[What is expected]:
Reproduce exactly, from the data that follows, the line with "236 183 2316", the line with "475 459 7.19", and every line that lies between them.
^^^^^^^^^^^^^^^^
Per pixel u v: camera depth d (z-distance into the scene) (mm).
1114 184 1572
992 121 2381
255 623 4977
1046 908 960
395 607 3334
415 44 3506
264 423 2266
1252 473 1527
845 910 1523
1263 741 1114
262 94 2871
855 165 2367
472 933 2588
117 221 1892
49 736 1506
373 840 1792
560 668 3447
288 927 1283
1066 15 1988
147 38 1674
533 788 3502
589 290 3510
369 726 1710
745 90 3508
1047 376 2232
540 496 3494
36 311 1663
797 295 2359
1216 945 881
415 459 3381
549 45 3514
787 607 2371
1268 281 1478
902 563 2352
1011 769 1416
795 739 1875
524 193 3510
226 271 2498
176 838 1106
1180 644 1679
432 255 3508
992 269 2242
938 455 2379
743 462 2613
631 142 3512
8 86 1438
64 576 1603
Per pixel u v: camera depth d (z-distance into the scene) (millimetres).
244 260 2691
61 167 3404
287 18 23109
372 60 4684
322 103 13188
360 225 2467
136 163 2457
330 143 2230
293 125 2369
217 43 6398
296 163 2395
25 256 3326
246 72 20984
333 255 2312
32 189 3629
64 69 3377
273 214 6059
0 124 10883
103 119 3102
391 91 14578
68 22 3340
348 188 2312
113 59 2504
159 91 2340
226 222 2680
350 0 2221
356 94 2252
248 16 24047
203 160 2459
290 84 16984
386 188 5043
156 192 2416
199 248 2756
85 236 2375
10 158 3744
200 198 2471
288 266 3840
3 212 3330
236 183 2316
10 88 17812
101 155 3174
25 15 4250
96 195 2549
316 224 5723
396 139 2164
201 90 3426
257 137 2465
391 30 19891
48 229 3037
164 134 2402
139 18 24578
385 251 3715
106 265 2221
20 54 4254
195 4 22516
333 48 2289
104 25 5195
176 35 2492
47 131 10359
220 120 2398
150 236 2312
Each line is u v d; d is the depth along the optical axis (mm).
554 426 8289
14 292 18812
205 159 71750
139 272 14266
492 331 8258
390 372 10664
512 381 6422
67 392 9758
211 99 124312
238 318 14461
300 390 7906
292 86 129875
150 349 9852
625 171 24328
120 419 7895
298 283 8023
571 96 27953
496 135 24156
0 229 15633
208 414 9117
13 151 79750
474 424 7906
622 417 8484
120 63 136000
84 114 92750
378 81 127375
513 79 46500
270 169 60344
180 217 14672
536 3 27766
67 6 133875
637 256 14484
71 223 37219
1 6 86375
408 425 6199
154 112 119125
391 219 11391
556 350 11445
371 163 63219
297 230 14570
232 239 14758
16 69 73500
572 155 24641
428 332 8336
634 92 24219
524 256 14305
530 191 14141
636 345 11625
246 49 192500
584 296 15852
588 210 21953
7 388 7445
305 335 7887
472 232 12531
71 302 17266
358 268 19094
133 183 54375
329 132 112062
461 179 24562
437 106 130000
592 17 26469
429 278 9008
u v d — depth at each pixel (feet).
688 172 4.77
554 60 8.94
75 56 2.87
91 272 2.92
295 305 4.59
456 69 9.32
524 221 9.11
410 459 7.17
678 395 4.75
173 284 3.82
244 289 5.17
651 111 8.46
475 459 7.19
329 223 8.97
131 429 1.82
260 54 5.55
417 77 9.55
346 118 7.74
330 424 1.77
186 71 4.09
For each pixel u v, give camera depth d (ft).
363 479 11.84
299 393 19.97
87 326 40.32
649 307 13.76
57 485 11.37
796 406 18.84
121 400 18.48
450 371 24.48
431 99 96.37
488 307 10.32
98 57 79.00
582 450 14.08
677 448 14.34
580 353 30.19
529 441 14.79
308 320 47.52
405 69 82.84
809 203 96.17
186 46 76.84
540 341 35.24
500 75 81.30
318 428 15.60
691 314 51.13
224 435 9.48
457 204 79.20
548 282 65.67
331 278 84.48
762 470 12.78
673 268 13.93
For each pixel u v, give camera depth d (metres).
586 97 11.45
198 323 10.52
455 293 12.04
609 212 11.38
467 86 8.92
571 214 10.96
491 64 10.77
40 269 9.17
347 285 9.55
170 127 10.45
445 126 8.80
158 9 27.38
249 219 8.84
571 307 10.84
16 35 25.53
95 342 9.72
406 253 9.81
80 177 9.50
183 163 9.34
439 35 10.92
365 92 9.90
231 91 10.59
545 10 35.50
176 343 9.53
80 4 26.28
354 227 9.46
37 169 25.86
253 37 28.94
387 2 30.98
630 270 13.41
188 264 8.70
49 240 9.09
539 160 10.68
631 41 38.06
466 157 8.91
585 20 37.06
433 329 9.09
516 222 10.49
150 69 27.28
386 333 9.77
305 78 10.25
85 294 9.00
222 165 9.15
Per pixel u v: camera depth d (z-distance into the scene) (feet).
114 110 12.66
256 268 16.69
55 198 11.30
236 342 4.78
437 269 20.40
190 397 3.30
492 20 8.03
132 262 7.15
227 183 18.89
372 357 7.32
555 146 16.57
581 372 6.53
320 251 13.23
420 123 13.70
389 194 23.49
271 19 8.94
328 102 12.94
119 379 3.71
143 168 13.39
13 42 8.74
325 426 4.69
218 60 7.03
^^^^^^^^^^^^^^^^
[Task result]:
236 183 2316
10 88 17812
101 155 3174
25 15 4250
96 195 2549
316 224 5723
396 139 2164
201 90 3426
257 137 2465
391 30 19891
48 229 3037
164 134 2402
139 18 24578
385 251 3715
106 265 2221
20 54 4254
195 4 22516
333 48 2289
104 25 5195
176 35 2492
47 131 10359
220 120 2398
150 236 2312
Each line is u v d; d is the depth along the optical axis (mm).
554 426 8289
14 292 18812
205 159 71750
139 272 14266
492 331 8258
390 372 10664
512 381 6422
67 392 9758
211 99 124312
238 318 14461
300 390 7906
292 86 129875
150 349 9852
625 171 24328
120 419 7895
298 283 8023
571 96 27953
496 135 24156
0 229 15633
208 414 9117
13 151 79750
474 424 7906
622 417 8484
120 63 136000
84 114 92750
378 81 127375
513 79 46500
270 169 60344
180 217 14672
536 3 27766
67 6 133875
637 256 14484
71 223 37219
1 6 86375
408 425 6199
154 112 119125
391 219 11391
556 350 11445
371 163 63219
297 230 14570
232 239 14758
16 69 73500
572 155 24641
428 332 8336
634 92 24219
524 256 14305
530 191 14141
636 345 11625
246 49 192500
584 296 15852
588 210 21953
7 388 7445
305 335 7887
472 232 12531
71 302 17266
358 268 19094
133 183 54375
329 132 112062
461 179 24562
437 106 130000
592 17 26469
429 278 9008
u v d — depth at each pixel (feet).
688 172 4.77
554 60 8.94
75 56 2.87
91 272 2.92
295 305 4.59
456 69 9.32
524 221 9.11
410 459 7.17
678 395 4.75
173 284 3.82
244 289 5.17
651 111 8.46
475 459 7.19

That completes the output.